_To do_
1/ In the recipe page on rhubarb berry buckle cake, which tool is recommended for cutting the butter into the crumb topping mixture?
2/ From the recipe page on rhubarb berry buckle cake, extract the passage starting at "Making this Berry" and ending at "some of them!".
3/ Decide whether each statement agrees with the recipe page on rhubarb berry buckle cake, answering yes or no and quoting the deciding words: (a) Raspberry Rhubarb jam was made because there were plenty of raspberries. (b) The cake may be served for breakfast with coffee. (c) The small bowl is used to combine the fresh fruit.

Easy Rhubarb Berry Buckle Cake
This streusel-topped Buckle Cake is studded with fresh raspberries and rhubarb for a delicious summer treat. A quick rhubarb and berry buckle is just the treat when you get home from berry picking!
Making this Berry Buckle Cake
This is what we made with our fresh picked raspberries! I wanted to make Raspberry Rhubarb jam from a recipe I found, but we didn’t have enough raspberries because we ate so many before.
Instead I came up with a recipe for Raspberry Rhubarb Buckle. It was delicious!
The rest of the berries we gobbled down all by themselves because they were so good and juicy and sweet. Logan even ate some of them!
When to Enjoy this Berry Buckle Recipe
Enjoy this delicious cake for a special breakfast with a cup of coffee or for dessert with a dollop of whipped cream or scoop of ice cream.
Tools Needed to Make this Berry Buckle
You’ll need a few kitchen tools to prepare this fruit buckle recipe. Here’s what I recommend having on hand before getting started:
- Small Bowl – to mix up the crumbly streusel topping.
- Medium Bowl – to combine the fresh fruit in.
- Pastry Cutter – to cut the butter into the crumb topping mixture.
- Mixing Bowl – you’ll need a separate bowl for the flour mixture and the butter mixture.

_Extracted material_

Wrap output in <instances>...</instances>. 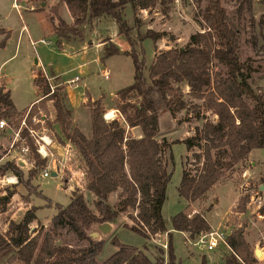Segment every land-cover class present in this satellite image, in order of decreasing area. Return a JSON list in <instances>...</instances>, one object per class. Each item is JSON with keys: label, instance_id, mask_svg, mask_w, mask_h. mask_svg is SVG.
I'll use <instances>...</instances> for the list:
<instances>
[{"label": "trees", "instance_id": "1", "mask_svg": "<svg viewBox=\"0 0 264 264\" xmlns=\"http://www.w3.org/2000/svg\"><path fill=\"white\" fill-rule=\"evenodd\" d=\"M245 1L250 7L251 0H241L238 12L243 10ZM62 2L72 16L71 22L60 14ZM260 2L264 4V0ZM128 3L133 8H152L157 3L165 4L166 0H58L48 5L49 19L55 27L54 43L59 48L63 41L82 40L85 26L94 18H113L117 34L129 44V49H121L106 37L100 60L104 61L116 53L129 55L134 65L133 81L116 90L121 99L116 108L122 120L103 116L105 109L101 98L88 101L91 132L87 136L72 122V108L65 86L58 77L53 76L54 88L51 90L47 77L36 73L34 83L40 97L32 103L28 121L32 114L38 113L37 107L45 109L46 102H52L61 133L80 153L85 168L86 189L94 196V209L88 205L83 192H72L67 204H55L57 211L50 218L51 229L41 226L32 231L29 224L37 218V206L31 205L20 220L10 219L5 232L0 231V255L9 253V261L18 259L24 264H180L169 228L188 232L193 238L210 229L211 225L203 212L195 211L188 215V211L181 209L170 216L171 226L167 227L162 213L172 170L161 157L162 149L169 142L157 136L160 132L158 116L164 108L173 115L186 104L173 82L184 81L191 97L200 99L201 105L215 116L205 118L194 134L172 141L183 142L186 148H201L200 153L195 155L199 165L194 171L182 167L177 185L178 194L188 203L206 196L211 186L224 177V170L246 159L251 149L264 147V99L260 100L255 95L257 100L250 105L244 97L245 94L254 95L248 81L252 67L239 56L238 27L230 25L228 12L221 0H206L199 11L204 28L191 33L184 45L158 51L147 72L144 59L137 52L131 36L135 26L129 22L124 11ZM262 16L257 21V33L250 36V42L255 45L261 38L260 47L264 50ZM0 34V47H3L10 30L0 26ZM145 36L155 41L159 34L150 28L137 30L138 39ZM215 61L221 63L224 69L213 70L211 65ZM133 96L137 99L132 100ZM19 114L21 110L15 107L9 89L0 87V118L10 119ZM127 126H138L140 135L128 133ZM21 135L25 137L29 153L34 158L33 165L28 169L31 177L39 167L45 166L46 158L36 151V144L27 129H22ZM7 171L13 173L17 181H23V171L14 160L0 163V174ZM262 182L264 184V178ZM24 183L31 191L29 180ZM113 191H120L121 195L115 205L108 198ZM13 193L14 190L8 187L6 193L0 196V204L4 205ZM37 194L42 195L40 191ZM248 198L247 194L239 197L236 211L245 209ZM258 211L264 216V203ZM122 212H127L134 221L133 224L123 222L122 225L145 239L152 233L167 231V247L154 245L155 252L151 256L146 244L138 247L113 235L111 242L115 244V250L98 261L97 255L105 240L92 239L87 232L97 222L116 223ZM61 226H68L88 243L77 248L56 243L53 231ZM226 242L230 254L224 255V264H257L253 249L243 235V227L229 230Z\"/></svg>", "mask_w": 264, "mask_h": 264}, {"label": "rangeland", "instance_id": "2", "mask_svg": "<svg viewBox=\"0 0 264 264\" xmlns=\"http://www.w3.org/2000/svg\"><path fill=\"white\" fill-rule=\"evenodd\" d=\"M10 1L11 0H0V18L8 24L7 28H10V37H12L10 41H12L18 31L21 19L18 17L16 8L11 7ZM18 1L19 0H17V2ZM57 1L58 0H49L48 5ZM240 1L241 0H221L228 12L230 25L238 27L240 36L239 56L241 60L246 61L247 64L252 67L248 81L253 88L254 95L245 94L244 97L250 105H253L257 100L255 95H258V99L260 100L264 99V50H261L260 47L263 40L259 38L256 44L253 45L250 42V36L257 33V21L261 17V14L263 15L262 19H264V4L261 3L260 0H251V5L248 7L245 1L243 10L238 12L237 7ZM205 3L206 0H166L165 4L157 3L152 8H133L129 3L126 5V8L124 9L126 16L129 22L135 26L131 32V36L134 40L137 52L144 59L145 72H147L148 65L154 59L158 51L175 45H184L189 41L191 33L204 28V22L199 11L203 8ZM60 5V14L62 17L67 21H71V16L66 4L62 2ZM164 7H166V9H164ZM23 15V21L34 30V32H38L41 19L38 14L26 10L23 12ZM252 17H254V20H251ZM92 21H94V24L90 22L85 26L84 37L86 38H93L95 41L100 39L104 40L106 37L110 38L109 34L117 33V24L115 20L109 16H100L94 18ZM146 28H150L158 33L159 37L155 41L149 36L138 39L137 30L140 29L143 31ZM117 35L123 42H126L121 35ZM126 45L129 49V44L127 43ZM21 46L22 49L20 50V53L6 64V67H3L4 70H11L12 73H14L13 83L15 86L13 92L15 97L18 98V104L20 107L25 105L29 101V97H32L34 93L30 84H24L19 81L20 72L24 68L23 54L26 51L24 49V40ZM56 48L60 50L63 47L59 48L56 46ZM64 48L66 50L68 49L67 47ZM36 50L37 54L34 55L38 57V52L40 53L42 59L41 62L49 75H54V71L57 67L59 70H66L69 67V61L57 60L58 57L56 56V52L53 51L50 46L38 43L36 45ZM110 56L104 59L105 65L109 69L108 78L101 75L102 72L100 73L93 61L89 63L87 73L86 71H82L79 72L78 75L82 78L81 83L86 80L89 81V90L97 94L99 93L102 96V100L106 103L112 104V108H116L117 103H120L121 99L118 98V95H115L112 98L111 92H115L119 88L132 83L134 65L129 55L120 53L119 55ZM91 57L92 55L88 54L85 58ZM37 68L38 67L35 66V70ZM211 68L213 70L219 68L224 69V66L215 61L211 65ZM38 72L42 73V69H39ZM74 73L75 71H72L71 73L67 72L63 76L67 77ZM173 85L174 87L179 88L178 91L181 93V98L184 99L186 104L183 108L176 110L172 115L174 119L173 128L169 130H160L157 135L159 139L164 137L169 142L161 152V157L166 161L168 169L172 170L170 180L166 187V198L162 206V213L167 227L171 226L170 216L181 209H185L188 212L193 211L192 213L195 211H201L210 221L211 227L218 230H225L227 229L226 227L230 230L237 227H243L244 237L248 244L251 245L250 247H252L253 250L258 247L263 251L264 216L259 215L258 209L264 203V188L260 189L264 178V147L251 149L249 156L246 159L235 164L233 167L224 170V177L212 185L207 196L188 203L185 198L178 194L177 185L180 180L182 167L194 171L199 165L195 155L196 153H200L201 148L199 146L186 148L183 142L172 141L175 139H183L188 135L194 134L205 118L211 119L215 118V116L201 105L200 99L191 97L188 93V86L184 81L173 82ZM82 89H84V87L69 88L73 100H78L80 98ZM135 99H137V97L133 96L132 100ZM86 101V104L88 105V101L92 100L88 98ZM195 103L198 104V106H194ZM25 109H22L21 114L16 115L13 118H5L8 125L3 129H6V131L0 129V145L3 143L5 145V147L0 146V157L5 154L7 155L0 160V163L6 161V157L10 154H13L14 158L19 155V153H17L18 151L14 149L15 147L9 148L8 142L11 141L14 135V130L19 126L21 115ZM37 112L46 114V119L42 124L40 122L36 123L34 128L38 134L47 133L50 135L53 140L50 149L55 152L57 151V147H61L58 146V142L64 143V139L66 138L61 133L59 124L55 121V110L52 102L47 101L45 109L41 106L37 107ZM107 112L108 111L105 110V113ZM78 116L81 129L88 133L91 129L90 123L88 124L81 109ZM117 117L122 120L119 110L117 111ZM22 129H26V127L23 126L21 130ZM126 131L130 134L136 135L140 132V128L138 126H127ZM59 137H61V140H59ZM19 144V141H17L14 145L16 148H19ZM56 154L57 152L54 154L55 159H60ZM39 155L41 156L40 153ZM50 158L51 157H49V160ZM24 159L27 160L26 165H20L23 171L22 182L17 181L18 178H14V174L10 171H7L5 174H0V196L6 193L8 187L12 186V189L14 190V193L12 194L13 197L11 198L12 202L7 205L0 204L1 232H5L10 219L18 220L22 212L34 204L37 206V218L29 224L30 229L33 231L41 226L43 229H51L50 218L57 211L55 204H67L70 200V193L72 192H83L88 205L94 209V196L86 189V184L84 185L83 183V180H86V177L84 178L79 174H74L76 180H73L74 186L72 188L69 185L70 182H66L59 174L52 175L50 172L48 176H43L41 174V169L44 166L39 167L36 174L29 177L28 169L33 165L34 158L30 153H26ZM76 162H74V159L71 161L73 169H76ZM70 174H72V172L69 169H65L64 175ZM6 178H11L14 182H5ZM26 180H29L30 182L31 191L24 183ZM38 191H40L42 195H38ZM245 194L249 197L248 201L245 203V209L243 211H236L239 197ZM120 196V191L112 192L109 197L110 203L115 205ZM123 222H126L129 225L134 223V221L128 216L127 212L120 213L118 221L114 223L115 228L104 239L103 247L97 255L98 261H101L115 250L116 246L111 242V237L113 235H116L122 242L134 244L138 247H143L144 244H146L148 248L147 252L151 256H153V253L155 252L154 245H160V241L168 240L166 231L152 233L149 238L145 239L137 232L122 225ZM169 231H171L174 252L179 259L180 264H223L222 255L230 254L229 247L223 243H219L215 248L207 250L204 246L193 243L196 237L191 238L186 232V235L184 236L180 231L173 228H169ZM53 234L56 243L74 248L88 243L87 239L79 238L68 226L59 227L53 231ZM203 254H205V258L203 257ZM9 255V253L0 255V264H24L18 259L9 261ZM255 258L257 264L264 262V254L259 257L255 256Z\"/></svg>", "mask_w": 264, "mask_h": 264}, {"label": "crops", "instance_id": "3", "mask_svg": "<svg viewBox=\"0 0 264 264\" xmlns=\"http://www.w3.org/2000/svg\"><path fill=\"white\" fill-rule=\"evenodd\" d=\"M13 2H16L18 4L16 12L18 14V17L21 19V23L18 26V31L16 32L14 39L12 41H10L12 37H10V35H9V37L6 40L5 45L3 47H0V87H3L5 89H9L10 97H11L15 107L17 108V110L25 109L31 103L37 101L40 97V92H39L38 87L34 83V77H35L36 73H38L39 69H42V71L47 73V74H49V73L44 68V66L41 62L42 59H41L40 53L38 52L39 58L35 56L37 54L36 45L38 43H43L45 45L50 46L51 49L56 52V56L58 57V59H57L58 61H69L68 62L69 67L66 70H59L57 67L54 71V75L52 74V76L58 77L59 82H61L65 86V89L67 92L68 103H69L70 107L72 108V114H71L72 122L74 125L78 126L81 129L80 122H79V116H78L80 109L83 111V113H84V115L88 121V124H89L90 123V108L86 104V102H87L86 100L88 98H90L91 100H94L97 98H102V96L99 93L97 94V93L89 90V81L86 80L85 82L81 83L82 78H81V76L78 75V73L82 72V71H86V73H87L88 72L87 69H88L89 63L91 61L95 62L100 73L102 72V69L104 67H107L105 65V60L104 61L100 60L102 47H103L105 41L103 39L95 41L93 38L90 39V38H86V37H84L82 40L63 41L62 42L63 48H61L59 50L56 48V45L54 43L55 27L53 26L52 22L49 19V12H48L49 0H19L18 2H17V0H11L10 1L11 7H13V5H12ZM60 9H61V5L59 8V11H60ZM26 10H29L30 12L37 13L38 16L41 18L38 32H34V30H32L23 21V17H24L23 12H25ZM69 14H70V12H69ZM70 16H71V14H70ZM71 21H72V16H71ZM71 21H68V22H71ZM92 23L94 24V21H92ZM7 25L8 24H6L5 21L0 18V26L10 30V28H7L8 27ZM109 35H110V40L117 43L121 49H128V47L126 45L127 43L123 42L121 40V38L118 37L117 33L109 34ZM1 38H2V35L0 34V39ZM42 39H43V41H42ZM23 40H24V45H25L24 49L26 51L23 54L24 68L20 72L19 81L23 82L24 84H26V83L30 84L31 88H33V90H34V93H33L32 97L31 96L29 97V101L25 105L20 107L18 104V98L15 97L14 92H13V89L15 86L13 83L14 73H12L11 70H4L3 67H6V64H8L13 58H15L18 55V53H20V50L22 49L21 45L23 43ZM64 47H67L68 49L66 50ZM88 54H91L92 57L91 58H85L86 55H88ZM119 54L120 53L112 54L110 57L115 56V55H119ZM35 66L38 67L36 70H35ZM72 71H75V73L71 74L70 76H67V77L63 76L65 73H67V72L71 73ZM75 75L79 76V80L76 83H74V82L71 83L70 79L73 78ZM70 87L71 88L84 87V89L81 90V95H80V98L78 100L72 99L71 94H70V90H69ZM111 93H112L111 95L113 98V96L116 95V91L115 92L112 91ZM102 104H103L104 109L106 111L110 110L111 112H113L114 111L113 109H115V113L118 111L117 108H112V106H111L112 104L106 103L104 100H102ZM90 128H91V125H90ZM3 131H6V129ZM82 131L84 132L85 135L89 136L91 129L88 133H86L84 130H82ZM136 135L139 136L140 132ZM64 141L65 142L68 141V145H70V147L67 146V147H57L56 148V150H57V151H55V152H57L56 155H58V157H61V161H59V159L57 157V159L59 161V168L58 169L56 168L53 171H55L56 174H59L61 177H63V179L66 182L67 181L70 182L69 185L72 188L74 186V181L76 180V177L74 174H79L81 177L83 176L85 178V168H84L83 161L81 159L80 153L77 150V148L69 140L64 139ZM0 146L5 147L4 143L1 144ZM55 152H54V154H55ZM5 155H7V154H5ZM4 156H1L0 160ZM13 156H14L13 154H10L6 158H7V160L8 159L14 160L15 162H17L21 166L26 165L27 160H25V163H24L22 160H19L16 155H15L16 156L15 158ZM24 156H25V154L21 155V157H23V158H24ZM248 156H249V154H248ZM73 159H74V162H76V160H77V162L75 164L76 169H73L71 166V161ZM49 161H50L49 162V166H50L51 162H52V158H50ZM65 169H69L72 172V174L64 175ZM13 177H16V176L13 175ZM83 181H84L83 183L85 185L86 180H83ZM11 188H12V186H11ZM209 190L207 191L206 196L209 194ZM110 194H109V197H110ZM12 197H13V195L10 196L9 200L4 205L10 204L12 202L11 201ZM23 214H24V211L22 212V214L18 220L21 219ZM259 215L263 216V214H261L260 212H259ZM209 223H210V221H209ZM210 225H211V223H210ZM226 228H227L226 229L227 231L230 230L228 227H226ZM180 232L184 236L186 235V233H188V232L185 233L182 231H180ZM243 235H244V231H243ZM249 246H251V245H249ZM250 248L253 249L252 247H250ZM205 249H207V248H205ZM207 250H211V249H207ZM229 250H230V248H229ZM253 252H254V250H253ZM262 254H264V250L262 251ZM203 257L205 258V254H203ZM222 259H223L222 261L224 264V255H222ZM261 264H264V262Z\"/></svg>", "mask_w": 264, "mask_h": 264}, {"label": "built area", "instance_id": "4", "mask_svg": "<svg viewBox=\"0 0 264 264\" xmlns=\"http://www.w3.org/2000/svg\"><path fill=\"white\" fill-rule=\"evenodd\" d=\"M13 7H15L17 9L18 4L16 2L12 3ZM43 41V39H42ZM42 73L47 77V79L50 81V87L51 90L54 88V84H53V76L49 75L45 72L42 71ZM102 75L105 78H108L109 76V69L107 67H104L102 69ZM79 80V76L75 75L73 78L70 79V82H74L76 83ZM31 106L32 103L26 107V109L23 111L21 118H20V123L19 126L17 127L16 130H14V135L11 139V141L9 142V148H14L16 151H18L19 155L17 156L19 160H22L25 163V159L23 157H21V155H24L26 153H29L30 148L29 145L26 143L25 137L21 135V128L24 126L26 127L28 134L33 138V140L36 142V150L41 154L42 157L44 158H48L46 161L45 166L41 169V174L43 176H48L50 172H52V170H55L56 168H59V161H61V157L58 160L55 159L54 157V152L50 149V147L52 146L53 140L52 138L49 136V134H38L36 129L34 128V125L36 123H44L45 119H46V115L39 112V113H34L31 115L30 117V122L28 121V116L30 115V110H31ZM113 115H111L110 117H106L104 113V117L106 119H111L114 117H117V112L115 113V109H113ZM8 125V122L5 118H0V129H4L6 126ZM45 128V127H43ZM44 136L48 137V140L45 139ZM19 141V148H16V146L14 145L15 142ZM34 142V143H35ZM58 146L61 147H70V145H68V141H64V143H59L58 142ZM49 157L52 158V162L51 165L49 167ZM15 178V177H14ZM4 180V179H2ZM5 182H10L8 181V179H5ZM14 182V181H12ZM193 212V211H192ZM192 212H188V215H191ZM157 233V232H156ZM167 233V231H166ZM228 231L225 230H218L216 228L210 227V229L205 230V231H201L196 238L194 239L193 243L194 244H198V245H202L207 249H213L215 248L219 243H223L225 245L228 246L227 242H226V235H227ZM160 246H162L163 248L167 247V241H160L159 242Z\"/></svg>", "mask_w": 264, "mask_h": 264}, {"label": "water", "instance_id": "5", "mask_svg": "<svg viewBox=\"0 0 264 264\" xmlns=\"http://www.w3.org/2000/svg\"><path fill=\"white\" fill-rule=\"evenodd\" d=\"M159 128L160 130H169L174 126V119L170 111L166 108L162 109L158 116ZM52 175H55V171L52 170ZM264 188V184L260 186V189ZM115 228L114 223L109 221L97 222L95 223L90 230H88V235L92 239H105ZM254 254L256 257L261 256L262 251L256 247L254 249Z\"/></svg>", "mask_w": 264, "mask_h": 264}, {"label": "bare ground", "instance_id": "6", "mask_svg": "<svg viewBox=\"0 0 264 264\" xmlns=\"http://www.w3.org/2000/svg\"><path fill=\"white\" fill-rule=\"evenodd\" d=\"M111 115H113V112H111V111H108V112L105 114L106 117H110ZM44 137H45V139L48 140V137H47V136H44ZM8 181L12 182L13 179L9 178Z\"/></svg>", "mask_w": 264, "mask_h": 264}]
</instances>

_Solutions for each task_
1/ A pastry cutter.

2/
Making this Berry Buckle Cake
This is what we made with our fresh picked raspberries! I wanted to make Raspberry Rhubarb jam from a recipe I found, but we didn’t have enough raspberries because we ate so many before.
Instead I came up with a recipe for Raspberry Rhubarb Buckle. It was delicious!
The rest of the berries we gobbled down all by themselves because they were so good and juicy and sweet. Logan even ate some of them!

3/
(a) No: "we didn’t have enough raspberries because we ate so many before."
(b) Yes: "Enjoy this delicious cake for a special breakfast with a cup of coffee"
(c) No: "Small Bowl – to mix up the crumbly streusel topping."